Having never been a huge Ridley Scott fan, I can’t say I was particularly looking forward to Exodus: Gods and Kings. I’ve enjoyed some of his films mildly, but I question some of his stylistic choices as well as other things. Not to mention that most of his films run far too long. The same can be said of his late brother, Tony Scott’s work. So, that and the fact that I’m not very into biblical films only aided my initial hesitations with Exodus. Christian Bale plays Moses in the film, and while I thought he did a passable job, his performance didn’t blow me away, either. I’m sure there would’ve been complaints no matter who was cast as Moses anyhow. Most of us know the story of Moses and the plagues, but there are sure to be religious scholars who are angered in this retelling. I think if you put religion and Hollywood in the same sentence then complaints of this nature become inevitable. The same thing can be said of Hollywood’s treatment of fact-based films as well as historical ones. Since I’ve never been a religious person, I can’t say any of the decisions made in this film angered me in that regard, nor does it alter how much enjoyment I can get from a film of this sort. In truth: I found the film far more entertaining than I would’ve expected. With that being said, I still didn’t love it, but it wasn’t the epic failure I feared it would be.

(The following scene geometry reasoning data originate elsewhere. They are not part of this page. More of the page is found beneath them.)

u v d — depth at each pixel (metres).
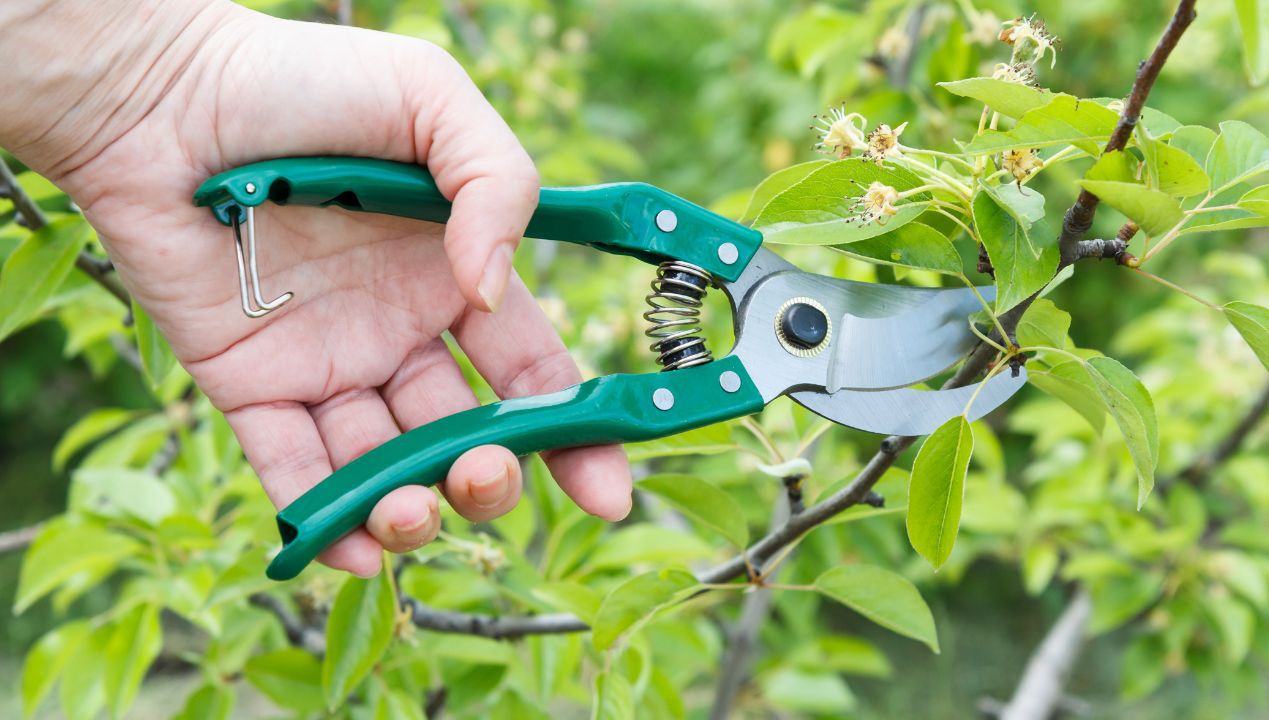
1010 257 1.00
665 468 3.25
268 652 1.71
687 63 6.34
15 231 1.61
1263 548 2.80
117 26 1.15
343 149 1.19
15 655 4.31
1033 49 1.14
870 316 1.21
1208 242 4.58
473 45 3.01
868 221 1.06
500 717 1.82
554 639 1.65
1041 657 2.81
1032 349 1.09
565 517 1.80
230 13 1.21
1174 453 2.79
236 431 1.30
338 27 1.19
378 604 1.43
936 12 2.32
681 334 1.21
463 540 1.63
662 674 1.81
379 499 1.07
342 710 1.71
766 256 1.24
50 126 1.17
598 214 1.18
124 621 1.76
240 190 1.06
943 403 1.16
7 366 5.50
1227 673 2.84
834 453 2.51
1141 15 4.08
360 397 1.34
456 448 1.09
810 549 2.40
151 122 1.19
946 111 2.09
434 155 1.14
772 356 1.20
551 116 3.33
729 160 4.78
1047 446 2.97
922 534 1.07
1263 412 2.53
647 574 1.30
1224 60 4.11
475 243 1.08
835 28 2.32
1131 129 0.96
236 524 1.89
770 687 2.54
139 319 1.52
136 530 1.84
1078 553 2.80
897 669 4.40
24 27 1.12
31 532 2.05
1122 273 4.72
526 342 1.38
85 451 5.60
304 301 1.29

Outside of Bale in the lead role, we also get a strong performance from Joel Edgerton as Ramses. One has to wonder how he might’ve handled the role of Moses. There’s no shortage of great actors here. John Turturro, Aaron Paul, Ben Kingsley and even Sigourney Weaver, to name a few. Despite the limited PG-13 rating, the battle scenes are still quite intense. The CGI was very convincing as well. I wonder what the results might’ve been like had Scott let loose and went for an R rating. My biggest gripe is with the film’s pacing. Too often it’s a bit of stop and go. Just as it seems the momentum is building, the film keeps holding back and slowing down. It also lacks the big, epic feel it seemed to want. Films like this should be big in more ways than just the effects. I was entertained while watching the film, but it didn’t leave me with anything. It failed to resonate with me. While my feelings on the film are mixed, I can say that It was far better than such recent biblical films such as Noah. I have to wonder how another director might’ve handled this material. Scott has certainly had his share of films of this nature, but I don’t always agree with his choices. I’m sure we’ll get an extended cut of the film somewhere down the road as is often the case with many of his films. Still, this will have to do for now. Even if an extended cut is released, the results might not be much better. After all, Oliver Stone released several cuts of Alexander, and the results were still not good.
Video: How’s it look?
Say what you will about the film itself, but Ridley Scott has created some breathtaking visuals in this film. Scott’s always had a good eye and it’s showcased in this beautiful 2.40:1 AVC HD image. Even looking at the cover itself, one can tell the scale of the film. Granted this might not be like such other biblical epics like The Ten Commandments or The Bible, but with modern day advances in film-making coupled with the natural talent that Scott has – it’s quite the visual experience. Having said that, the film isn’t perfect, but it’s pretty darn close. Detail shows fine texture in both close up and sweeping shots. Dirt on the faces of the slaves, individual matted hairs and the intricate definition in some of the costumes. Black levels are solid as is contrast. This is a film that’s meant to be seen on the biggest screen imaginable.
Audio: How’s it sound?
If the opening battle sequence isn’t the epitome of reference-quality audio then I really don’t know what is. This movie is just all about the sound from beginning to end. The DTS HD Master Audio mix is superb, bringing the highs and lows together in a mix that’s one for the ages. Vocals are rich and pure, crisp and clean. Bale’s gritty voice carries across the soundstage with the utmost clarity. Of course the LFE have plenty of room to flex their muscle, the fronts are busy with “thuds” and “thumps” and every surround channel you own will earn its keep during this 150 aural experience. Suffice it to say that this one is one that’s best when you crank it up a notch or two.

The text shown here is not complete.